ACTION ITEM: Exactly the lines from the one with "Telefones úteis/emergências" through the final line of the listing below should appear in the answer, and no others.

PROVIDED DATA:
# # # #

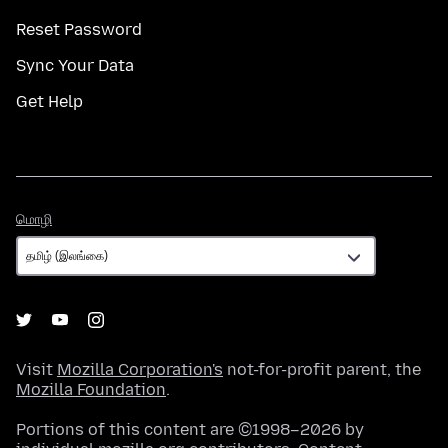
Reset Password
Sync Your Data
Get Help
மொழி
மொழி
Visit
Mozilla Corporation's
not-for-profit parent, the
Mozilla Foundation
.
Portions of this content are ©1998–2026 by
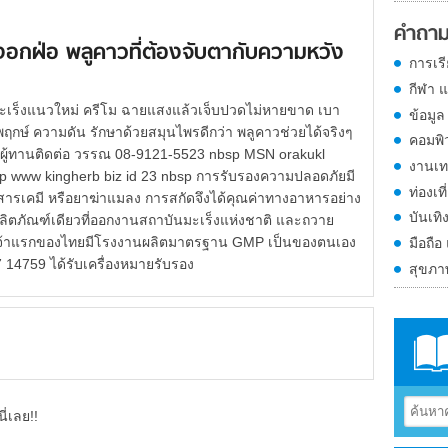
คำถาม
้องอกฝ่อ พลูคาวที่ต้องจับตากับความหวัง
การเร
กีฬา 
านมะเร็งแนวใหม่ ครีโม ฉายแสงแล้วเจ็บปวดไม่หายขาด เบา
ข้อมูล
ฤกษ์ ความดัน รักษาด้วยสมุนไพรดีกว่า พลูคาวช่วยได้จริงๆ
คอมพิ
งผู้ทานติดต่อ วรรณ 08-9121-5523 nbsp MSN orakukl
งานเท
sp www kingherb biz id 23 nbsp การรับรองความปลอดภัยมี
ท่องเที
้สารเคมี หรือยาฆ่าแมลง การสกัดจึงได้คุณค่าทางอาหารอย่าง
บันเทิ
นผลิตภัณฑ์เดียวที่ออกงานสถาบันมะเร็งแห่งชาติ และถวาย
 เจ้าแรกของไทยมีโรงงานผลิตมาตรฐาน GMP เป็นของตนเอง
มือถือ
7 14759 ได้รับเครื่องหมายรับรอง
สุขภ
ี่เลย!!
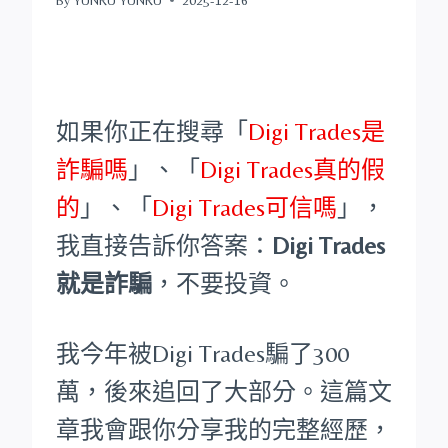
如果你正在搜尋「
Digi Trades是
詐騙嗎
」、「
Digi Trades真的假
的
」、「
Digi Trades可信嗎
」，
我直接告訴你答案：
Digi Trades
就是詐騙
，不要投資。
我今年被Digi Trades騙了300
萬，後來追回了大部分。這篇文
章我會跟你分享我的完整經歷，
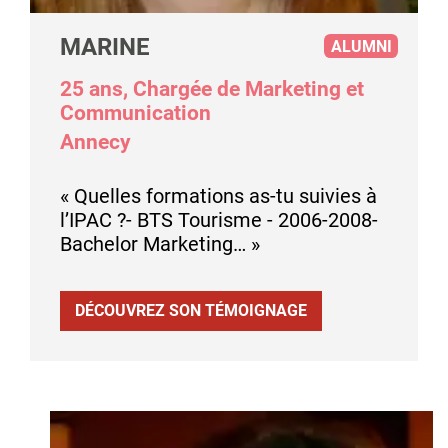
MARINE
ALUMNI
25 ans, Chargée de Marketing et
Communication
Annecy
« Quelles formations as-tu suivies à
l’IPAC ?- BTS Tourisme - 2006-2008-
Bachelor Marketing… »
DÉCOUVREZ SON TÉMOIGNAGE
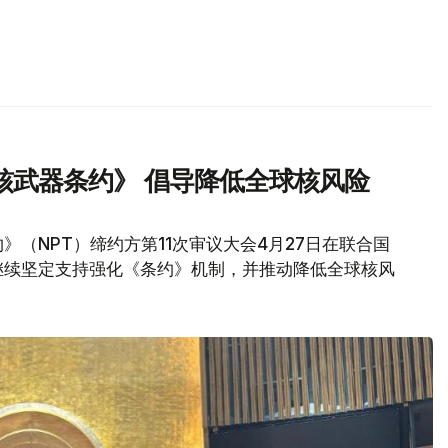
核武器条约》 倡导降低全球核风险
》（NPT）缔约方第11次审议大会4月27日在联合国
继续坚定支持强化《条约》机制，并推动降低全球核风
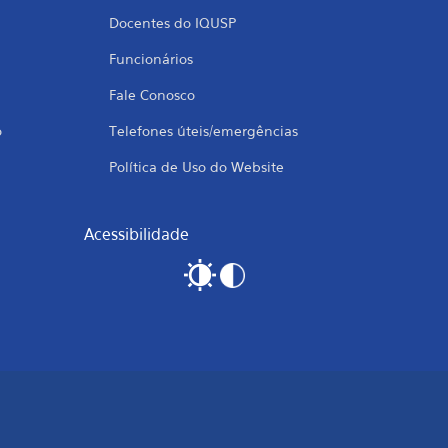
Docentes do IQUSP
Funcionários
Fale Conosco
o
Telefones úteis/emergências
Política de Uso do Website
Acessibilidade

# # # #

EXERCISE RESPONSE:
Telefones úteis/emergências
Política de Uso do Website
Acessibilidade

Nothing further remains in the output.